Task:
Please give every record below again exactly, and keep the pictures out.

Records provided:
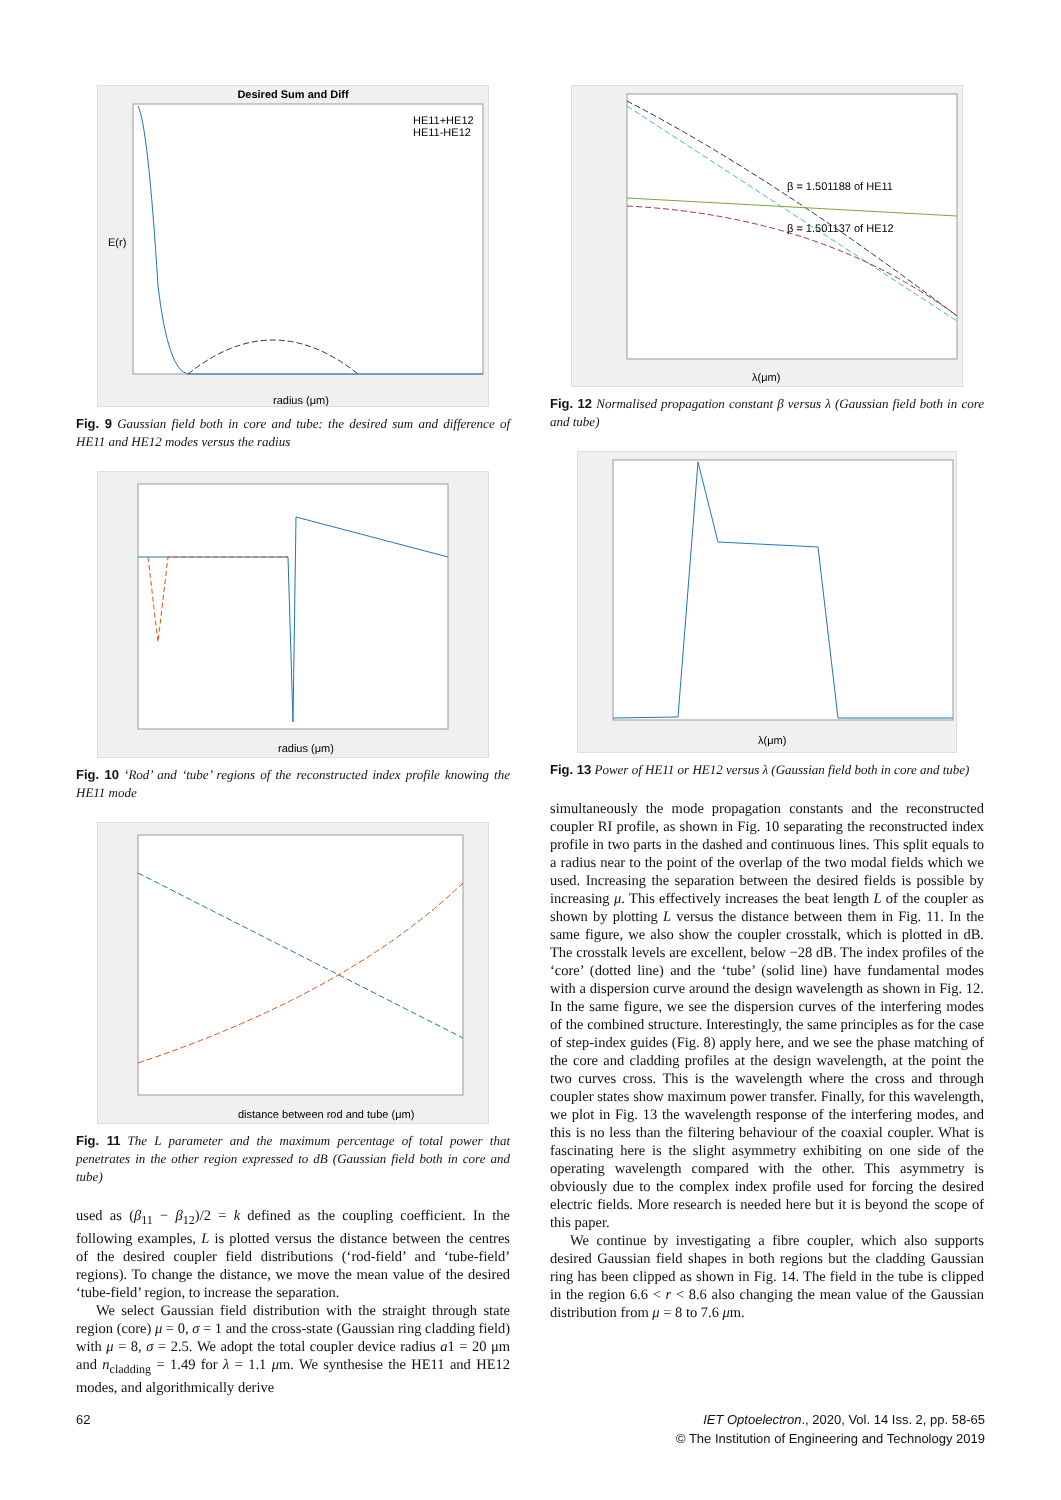Desired Sum and Diff
HE11+HE12
HE11-HE12
radius (μm)
E(r)
Fig. 9 Gaussian field both in core and tube: the desired sum and difference of HE11 and HE12 modes versus the radius
radius (μm)
Fig. 10 ‘Rod’ and ‘tube’ regions of the reconstructed index profile knowing the HE11 mode
distance between rod and tube (μm)
Fig. 11 The L parameter and the maximum percentage of total power that penetrates in the other region expressed to dB (Gaussian field both in core and tube)
used as (β<sub>11</sub> − β<sub>12</sub>)/2 = k defined as the coupling coefficient. In the following examples, L is plotted versus the distance between the centres of the desired coupler field distributions (‘rod-field’ and ‘tube-field’ regions). To change the distance, we move the mean value of the desired ‘tube-field’ region, to increase the separation.
We select Gaussian field distribution with the straight through state region (core) μ = 0, σ = 1 and the cross-state (Gaussian ring cladding field) with μ = 8, σ = 2.5. We adopt the total coupler device radius a1 = 20 μm and n<sub>cladding</sub> = 1.49 for λ = 1.1 μm. We synthesise the HE11 and HE12 modes, and algorithmically derive
β = 1.501188 of HE11
β = 1.501137 of HE12
λ(μm)
Fig. 12 Normalised propagation constant β versus λ (Gaussian field both in core and tube)
λ(μm)
Fig. 13 Power of HE11 or HE12 versus λ (Gaussian field both in core and tube)
simultaneously the mode propagation constants and the reconstructed coupler RI profile, as shown in Fig. 10 separating the reconstructed index profile in two parts in the dashed and continuous lines. This split equals to a radius near to the point of the overlap of the two modal fields which we used. Increasing the separation between the desired fields is possible by increasing μ. This effectively increases the beat length L of the coupler as shown by plotting L versus the distance between them in Fig. 11. In the same figure, we also show the coupler crosstalk, which is plotted in dB. The crosstalk levels are excellent, below −28 dB. The index profiles of the ‘core’ (dotted line) and the ‘tube’ (solid line) have fundamental modes with a dispersion curve around the design wavelength as shown in Fig. 12. In the same figure, we see the dispersion curves of the interfering modes of the combined structure. Interestingly, the same principles as for the case of step-index guides (Fig. 8) apply here, and we see the phase matching of the core and cladding profiles at the design wavelength, at the point the two curves cross. This is the wavelength where the cross and through coupler states show maximum power transfer. Finally, for this wavelength, we plot in Fig. 13 the wavelength response of the interfering modes, and this is no less than the filtering behaviour of the coaxial coupler. What is fascinating here is the slight asymmetry exhibiting on one side of the operating wavelength compared with the other. This asymmetry is obviously due to the complex index profile used for forcing the desired electric fields. More research is needed here but it is beyond the scope of this paper.
We continue by investigating a fibre coupler, which also supports desired Gaussian field shapes in both regions but the cladding Gaussian ring has been clipped as shown in Fig. 14. The field in the tube is clipped in the region 6.6 < r < 8.6 also changing the mean value of the Gaussian distribution from μ = 8 to 7.6 μm.
62 IET Optoelectron., 2020, Vol. 14 Iss. 2, pp. 58-65
© The Institution of Engineering and Technology 2019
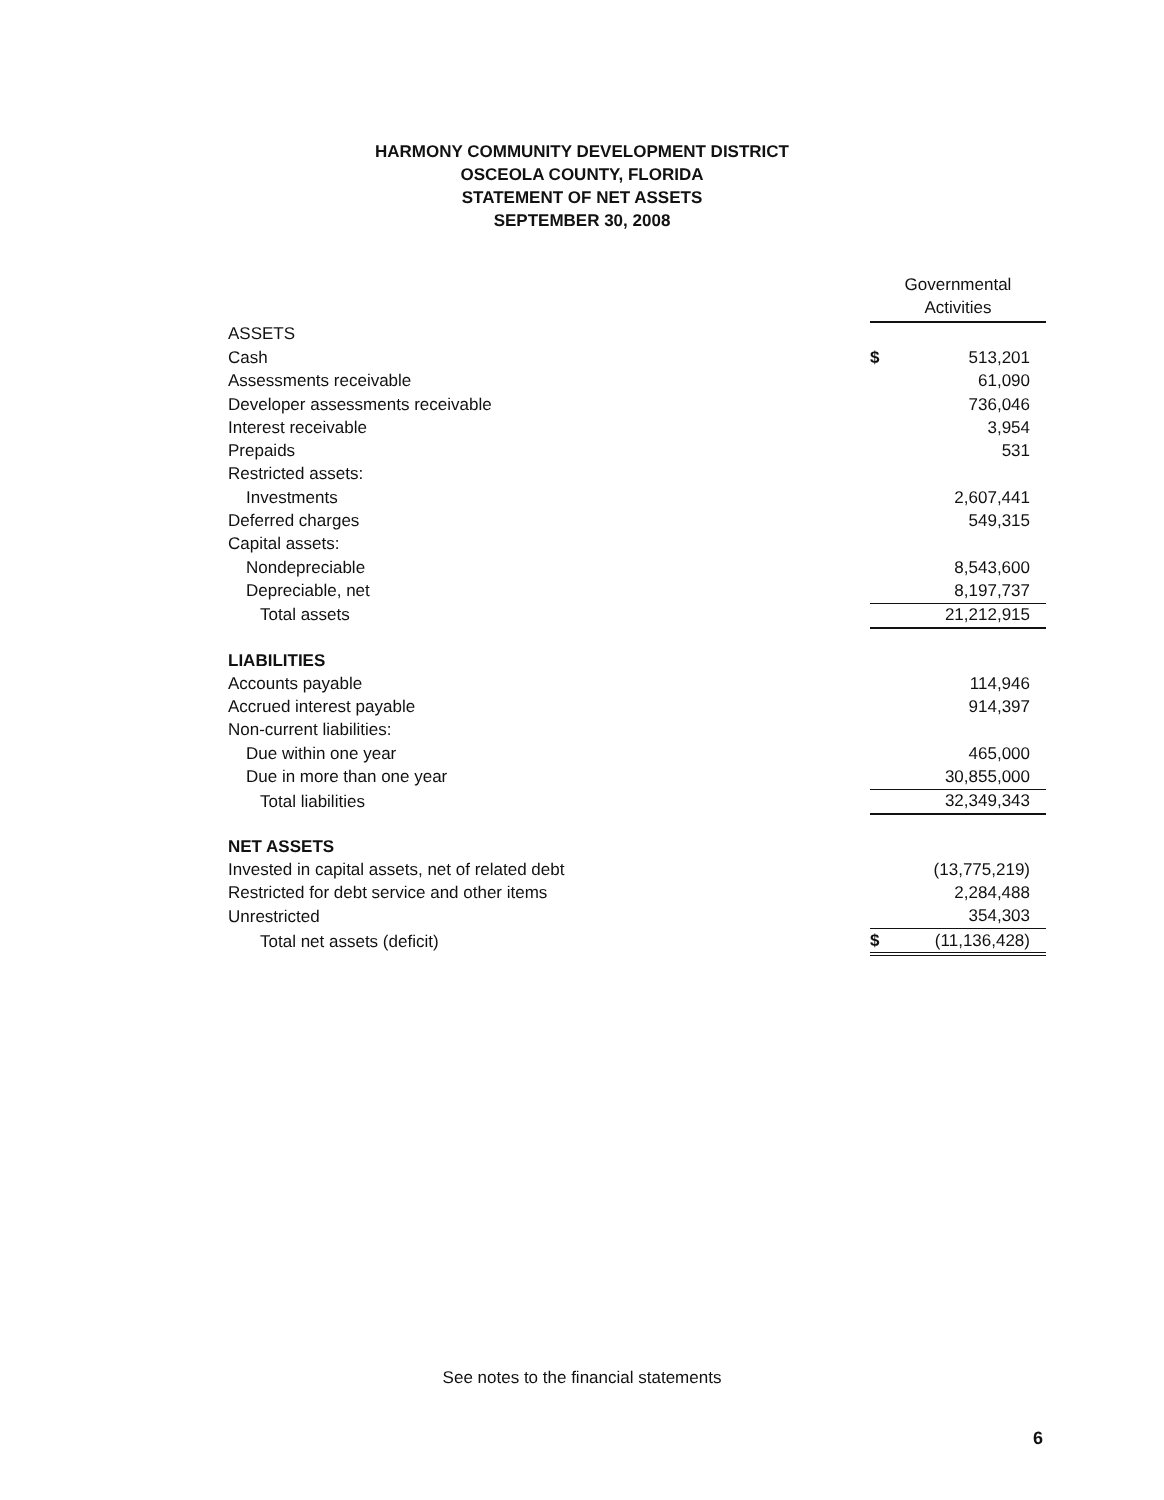HARMONY COMMUNITY DEVELOPMENT DISTRICT
OSCEOLA COUNTY, FLORIDA
STATEMENT OF NET ASSETS
SEPTEMBER 30, 2008
| | Governmental Activities | |
| ASSETS | | |
| Cash | $ | 513,201 |
| Assessments receivable | | 61,090 |
| Developer assessments receivable | | 736,046 |
| Interest receivable | | 3,954 |
| Prepaids | | 531 |
| Restricted assets: | | |
| Investments | | 2,607,441 |
| Deferred charges | | 549,315 |
| Capital assets: | | |
| Nondepreciable | | 8,543,600 |
| Depreciable, net | | 8,197,737 |
| Total assets | | 21,212,915 |
| LIABILITIES | | |
| Accounts payable | | 114,946 |
| Accrued interest payable | | 914,397 |
| Non-current liabilities: | | |
| Due within one year | | 465,000 |
| Due in more than one year | | 30,855,000 |
| Total liabilities | | 32,349,343 |
| NET ASSETS | | |
| Invested in capital assets, net of related debt | | (13,775,219) |
| Restricted for debt service and other items | | 2,284,488 |
| Unrestricted | | 354,303 |
| Total net assets (deficit) | $ | (11,136,428) |
See notes to the financial statements
6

Reply:
Desired Sum and Diff
HE11+HE12
HE11-HE12
radius (μm)
E(r)
Fig. 9 Gaussian field both in core and tube: the desired sum and difference of HE11 and HE12 modes versus the radius
radius (μm)
Fig. 10 ‘Rod’ and ‘tube’ regions of the reconstructed index profile knowing the HE11 mode
distance between rod and tube (μm)
Fig. 11 The L parameter and the maximum percentage of total power that penetrates in the other region expressed to dB (Gaussian field both in core and tube)
used as (β<sub>11</sub> − β<sub>12</sub>)/2 = k defined as the coupling coefficient. In the following examples, L is plotted versus the distance between the centres of the desired coupler field distributions (‘rod-field’ and ‘tube-field’ regions). To change the distance, we move the mean value of the desired ‘tube-field’ region, to increase the separation.
We select Gaussian field distribution with the straight through state region (core) μ = 0, σ = 1 and the cross-state (Gaussian ring cladding field) with μ = 8, σ = 2.5. We adopt the total coupler device radius a1 = 20 μm and n<sub>cladding</sub> = 1.49 for λ = 1.1 μm. We synthesise the HE11 and HE12 modes, and algorithmically derive
β = 1.501188 of HE11
β = 1.501137 of HE12
λ(μm)
Fig. 12 Normalised propagation constant β versus λ (Gaussian field both in core and tube)
λ(μm)
Fig. 13 Power of HE11 or HE12 versus λ (Gaussian field both in core and tube)
simultaneously the mode propagation constants and the reconstructed coupler RI profile, as shown in Fig. 10 separating the reconstructed index profile in two parts in the dashed and continuous lines. This split equals to a radius near to the point of the overlap of the two modal fields which we used. Increasing the separation between the desired fields is possible by increasing μ. This effectively increases the beat length L of the coupler as shown by plotting L versus the distance between them in Fig. 11. In the same figure, we also show the coupler crosstalk, which is plotted in dB. The crosstalk levels are excellent, below −28 dB. The index profiles of the ‘core’ (dotted line) and the ‘tube’ (solid line) have fundamental modes with a dispersion curve around the design wavelength as shown in Fig. 12. In the same figure, we see the dispersion curves of the interfering modes of the combined structure. Interestingly, the same principles as for the case of step-index guides (Fig. 8) apply here, and we see the phase matching of the core and cladding profiles at the design wavelength, at the point the two curves cross. This is the wavelength where the cross and through coupler states show maximum power transfer. Finally, for this wavelength, we plot in Fig. 13 the wavelength response of the interfering modes, and this is no less than the filtering behaviour of the coaxial coupler. What is fascinating here is the slight asymmetry exhibiting on one side of the operating wavelength compared with the other. This asymmetry is obviously due to the complex index profile used for forcing the desired electric fields. More research is needed here but it is beyond the scope of this paper.
We continue by investigating a fibre coupler, which also supports desired Gaussian field shapes in both regions but the cladding Gaussian ring has been clipped as shown in Fig. 14. The field in the tube is clipped in the region 6.6 < r < 8.6 also changing the mean value of the Gaussian distribution from μ = 8 to 7.6 μm.
62 IET Optoelectron., 2020, Vol. 14 Iss. 2, pp. 58-65
© The Institution of Engineering and Technology 2019
HARMONY COMMUNITY DEVELOPMENT DISTRICT
OSCEOLA COUNTY, FLORIDA
STATEMENT OF NET ASSETS
SEPTEMBER 30, 2008
| | Governmental Activities | |
| ASSETS | | |
| Cash | $ | 513,201 |
| Assessments receivable | | 61,090 |
| Developer assessments receivable | | 736,046 |
| Interest receivable | | 3,954 |
| Prepaids | | 531 |
| Restricted assets: | | |
| Investments | | 2,607,441 |
| Deferred charges | | 549,315 |
| Capital assets: | | |
| Nondepreciable | | 8,543,600 |
| Depreciable, net | | 8,197,737 |
| Total assets | | 21,212,915 |
| LIABILITIES | | |
| Accounts payable | | 114,946 |
| Accrued interest payable | | 914,397 |
| Non-current liabilities: | | |
| Due within one year | | 465,000 |
| Due in more than one year | | 30,855,000 |
| Total liabilities | | 32,349,343 |
| NET ASSETS | | |
| Invested in capital assets, net of related debt | | (13,775,219) |
| Restricted for debt service and other items | | 2,284,488 |
| Unrestricted | | 354,303 |
| Total net assets (deficit) | $ | (11,136,428) |
See notes to the financial statements
6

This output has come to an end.